Perusahaan penggemukan sapi PT Santosa Agrindo unit feedlot di Bekri, Lampung Tengah telah bertahun-tahun mendapatkan peringkat pengelolaan lingkungan Proper Biru. Penilaian tersebut  merupakan bukti bahwa anak usaha Japfa Group yang kerap disebut Santori tersebut, telah menaati ketentuan pengelolaan lingkungan yang ditetapkan tidak hanya oleh regulasi di tingkat daerah tetapi juga berlaku nasional. “Saat ini peringkat Proper Santori masih Biru, itu artinya perusahaan sudah menaati aturan dan sudah sesuatu ketentuan baku mutu yang dikehendaki oleh pemerintah,” jelas Kepala Dinas Lingkungan Hidup Propinsi Lampung, Fiter Syahbudin dalam rilis yang dikirimkan Santori kepada SWA pagi ini ( 24/10).
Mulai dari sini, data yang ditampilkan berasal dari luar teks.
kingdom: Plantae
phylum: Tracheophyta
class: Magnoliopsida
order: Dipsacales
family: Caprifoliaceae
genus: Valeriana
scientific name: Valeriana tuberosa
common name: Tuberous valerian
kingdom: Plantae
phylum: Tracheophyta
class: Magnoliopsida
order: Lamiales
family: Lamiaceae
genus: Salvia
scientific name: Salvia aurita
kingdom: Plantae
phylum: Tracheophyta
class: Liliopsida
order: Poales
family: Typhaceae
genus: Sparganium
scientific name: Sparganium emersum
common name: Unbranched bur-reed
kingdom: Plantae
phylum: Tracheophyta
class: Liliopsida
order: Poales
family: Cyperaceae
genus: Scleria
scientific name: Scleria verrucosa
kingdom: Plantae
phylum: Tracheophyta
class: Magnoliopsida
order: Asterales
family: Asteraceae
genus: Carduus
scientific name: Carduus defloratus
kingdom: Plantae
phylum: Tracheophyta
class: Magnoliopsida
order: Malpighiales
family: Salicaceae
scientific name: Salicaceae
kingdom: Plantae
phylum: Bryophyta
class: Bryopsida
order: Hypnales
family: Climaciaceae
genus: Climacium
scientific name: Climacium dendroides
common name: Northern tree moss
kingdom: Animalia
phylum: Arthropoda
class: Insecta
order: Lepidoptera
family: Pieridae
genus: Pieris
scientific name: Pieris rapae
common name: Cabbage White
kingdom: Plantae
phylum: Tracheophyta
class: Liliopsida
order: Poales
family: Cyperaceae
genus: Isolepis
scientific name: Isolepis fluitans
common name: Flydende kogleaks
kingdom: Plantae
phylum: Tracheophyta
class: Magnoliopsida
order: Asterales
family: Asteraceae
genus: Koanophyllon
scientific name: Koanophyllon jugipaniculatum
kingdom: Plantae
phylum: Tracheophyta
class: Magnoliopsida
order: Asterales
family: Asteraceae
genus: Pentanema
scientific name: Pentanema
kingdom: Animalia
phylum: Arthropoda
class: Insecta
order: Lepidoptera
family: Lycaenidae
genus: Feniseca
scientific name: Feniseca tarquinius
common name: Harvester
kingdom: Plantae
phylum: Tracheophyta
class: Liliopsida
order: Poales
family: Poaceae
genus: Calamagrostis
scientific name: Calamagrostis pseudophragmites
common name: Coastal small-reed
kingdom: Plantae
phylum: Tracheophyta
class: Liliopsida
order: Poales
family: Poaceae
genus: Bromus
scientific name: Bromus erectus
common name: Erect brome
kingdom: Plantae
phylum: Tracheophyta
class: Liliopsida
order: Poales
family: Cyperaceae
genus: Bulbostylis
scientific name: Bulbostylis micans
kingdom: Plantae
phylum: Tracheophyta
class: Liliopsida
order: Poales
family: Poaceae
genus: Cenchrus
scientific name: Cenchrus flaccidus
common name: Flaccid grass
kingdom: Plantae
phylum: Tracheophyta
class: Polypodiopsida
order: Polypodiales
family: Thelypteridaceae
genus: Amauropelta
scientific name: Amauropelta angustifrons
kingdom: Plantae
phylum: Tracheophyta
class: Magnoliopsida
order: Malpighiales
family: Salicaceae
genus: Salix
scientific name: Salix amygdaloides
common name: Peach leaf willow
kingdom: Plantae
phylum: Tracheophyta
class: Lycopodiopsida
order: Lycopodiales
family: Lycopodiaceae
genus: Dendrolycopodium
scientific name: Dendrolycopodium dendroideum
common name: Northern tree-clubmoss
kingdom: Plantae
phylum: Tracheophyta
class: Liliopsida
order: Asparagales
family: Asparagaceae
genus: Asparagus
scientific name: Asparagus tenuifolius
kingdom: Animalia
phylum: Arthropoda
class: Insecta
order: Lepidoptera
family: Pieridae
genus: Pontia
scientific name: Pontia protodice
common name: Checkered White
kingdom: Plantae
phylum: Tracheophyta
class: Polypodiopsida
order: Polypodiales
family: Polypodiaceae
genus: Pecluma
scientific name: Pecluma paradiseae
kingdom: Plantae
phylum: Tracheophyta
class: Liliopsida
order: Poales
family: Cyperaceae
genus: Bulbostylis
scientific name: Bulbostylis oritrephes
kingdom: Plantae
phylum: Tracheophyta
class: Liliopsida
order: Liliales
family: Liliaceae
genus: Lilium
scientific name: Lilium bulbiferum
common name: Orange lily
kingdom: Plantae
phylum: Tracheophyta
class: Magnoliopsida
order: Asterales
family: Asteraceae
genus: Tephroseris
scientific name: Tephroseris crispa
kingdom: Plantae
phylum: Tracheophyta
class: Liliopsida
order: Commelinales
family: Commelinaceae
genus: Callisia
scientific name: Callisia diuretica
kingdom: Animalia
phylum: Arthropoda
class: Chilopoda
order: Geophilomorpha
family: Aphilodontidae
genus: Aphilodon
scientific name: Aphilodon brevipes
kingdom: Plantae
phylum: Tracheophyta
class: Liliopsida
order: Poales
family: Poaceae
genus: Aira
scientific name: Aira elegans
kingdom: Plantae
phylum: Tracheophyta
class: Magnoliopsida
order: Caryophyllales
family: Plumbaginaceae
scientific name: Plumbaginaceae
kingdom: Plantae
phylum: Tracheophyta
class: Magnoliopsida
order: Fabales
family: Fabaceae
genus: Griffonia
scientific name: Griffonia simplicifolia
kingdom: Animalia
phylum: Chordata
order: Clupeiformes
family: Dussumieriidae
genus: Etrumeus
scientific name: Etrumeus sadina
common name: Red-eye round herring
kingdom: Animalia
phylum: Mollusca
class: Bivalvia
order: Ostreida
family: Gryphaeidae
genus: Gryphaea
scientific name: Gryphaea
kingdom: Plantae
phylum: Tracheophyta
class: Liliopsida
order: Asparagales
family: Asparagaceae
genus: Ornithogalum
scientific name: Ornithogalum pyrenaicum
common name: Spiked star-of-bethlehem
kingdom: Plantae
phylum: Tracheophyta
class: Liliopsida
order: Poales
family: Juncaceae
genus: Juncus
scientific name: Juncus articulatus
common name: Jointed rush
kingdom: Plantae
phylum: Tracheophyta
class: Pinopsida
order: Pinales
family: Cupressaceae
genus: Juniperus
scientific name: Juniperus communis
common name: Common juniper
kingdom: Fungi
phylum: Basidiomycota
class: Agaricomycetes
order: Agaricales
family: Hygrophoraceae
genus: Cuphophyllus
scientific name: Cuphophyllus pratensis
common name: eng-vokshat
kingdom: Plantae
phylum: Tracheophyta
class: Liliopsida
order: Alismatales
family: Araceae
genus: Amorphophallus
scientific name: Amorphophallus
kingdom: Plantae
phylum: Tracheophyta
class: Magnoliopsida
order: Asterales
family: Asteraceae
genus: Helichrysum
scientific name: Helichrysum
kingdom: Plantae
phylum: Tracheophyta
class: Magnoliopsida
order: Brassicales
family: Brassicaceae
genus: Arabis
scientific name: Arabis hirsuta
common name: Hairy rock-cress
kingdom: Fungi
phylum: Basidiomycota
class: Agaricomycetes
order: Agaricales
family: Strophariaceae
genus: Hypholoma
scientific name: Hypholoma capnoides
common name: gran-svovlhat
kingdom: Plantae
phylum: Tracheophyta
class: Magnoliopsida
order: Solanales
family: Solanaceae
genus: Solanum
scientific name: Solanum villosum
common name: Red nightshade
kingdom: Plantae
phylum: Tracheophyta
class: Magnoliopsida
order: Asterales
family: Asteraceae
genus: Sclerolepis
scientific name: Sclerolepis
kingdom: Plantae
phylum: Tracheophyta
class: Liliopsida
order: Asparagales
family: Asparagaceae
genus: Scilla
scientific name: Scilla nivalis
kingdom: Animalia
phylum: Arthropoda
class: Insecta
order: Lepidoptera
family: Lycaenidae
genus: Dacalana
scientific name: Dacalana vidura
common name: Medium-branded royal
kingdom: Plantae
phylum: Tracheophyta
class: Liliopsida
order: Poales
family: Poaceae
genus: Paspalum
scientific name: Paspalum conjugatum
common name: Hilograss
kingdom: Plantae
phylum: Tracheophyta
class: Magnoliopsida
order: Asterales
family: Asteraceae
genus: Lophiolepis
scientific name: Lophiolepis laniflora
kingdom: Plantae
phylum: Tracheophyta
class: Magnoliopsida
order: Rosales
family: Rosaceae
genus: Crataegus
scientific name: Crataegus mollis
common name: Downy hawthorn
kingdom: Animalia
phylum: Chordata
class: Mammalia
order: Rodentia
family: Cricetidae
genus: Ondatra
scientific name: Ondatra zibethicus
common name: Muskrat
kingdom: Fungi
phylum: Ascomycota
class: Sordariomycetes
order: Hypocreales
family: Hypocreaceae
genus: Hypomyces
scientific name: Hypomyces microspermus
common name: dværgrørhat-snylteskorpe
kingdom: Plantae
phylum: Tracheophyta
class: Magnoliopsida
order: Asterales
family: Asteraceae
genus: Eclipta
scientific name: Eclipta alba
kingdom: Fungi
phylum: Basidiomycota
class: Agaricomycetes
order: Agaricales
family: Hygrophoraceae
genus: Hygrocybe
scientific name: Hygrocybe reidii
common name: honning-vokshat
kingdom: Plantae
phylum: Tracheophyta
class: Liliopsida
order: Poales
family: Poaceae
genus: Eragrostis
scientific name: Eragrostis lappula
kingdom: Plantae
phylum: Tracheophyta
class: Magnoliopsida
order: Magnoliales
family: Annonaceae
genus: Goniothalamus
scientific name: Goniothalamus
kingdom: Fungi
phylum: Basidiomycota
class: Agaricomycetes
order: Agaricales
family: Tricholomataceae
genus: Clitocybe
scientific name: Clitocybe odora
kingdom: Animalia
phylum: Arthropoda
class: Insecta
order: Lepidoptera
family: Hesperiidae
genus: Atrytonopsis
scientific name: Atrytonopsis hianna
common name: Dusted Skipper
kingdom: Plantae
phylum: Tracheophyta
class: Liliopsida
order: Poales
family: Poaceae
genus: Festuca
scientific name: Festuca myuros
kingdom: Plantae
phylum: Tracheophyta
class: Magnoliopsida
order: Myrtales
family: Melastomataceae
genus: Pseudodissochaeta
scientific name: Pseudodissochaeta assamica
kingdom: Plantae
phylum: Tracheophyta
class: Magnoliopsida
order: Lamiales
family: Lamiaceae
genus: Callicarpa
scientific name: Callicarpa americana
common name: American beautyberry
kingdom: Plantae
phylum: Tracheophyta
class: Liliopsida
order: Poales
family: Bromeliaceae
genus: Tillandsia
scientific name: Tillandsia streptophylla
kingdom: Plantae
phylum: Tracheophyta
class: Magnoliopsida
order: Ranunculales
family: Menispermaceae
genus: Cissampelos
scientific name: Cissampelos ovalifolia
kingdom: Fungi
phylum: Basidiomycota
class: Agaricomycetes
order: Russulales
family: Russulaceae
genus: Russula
Wabup Lampung Tengah Loekman Djoyosumarto (Berkacamata hitam) berfoto dengan manajemen Santori saat mengunjungi unit feedlot Santori di Bekri, Lampung Tengah (istimewa)

Fiter lebih lanjut memaparkan, Dinas LH Lampung sudah melakukan uji laboratorium terhadap pengelolaan lingkungan Santori. Dalam melakukan penilaiannya, Dinas LH menurut Fiter selalu berpatokan pada standar baku mutu, dan uji laboratorium. “Kita sudah ada standar baku mutu yang dijadikan tolok ukur dalam mengukur kinerja pengelolaan lingkungan sebuah perusahaan,” imbuhnya.

 

Senada dengan FIter Syahbudin, Wakil Bupati Lampung Tengah, Loekman Djoyosumarto juga mengungkapkan hal yang senada setelah melakukan kunjungan ke lokasi feedlot Santori di Bekri. “Tidak ada masalah di sini. Semuanya terpantau dan dikelola dengan baik,” ungkap Loekman saat mengunjungi Instalasi pengelolaan limbah feedlot SANTORI pada selasa minggu lalu (17/10).

 

Loekman menegaskan bahwa penegakan hukum dalam ketaatan lingkungan menjadi fokus perhatiannya saat ini. Hal tersebut diwujudkan dengan meninjau langsung lokasi-lokasi perusahaan yang diduga mencemari aliran sungai milik penduduk. “Saya tidak akan main-main dengan perusahaan yang mencemari lingkungan, apabila ada yang melanggar saya tidak segan-segan untuk mencabut ijin usaha,” imbuhnya.

 

Pernyataan tersebut dikuatkan dengan pernyataan kepala Dinas Lingkungan Hidup Kabupaten Lampung Tengah, Genta Surimuda. “Upaya untuk menaati ketentuan lingkungan tersebut dilakukan dengan melakukan pengecekan secara rutin dan berkala di tempat pembuangan limbah,” jelas Genta.

 

 

Leave a Reply

Sign In

Get the most out of SWA by signing in to your account

(close)

Register

Have an account? Sign In
(close)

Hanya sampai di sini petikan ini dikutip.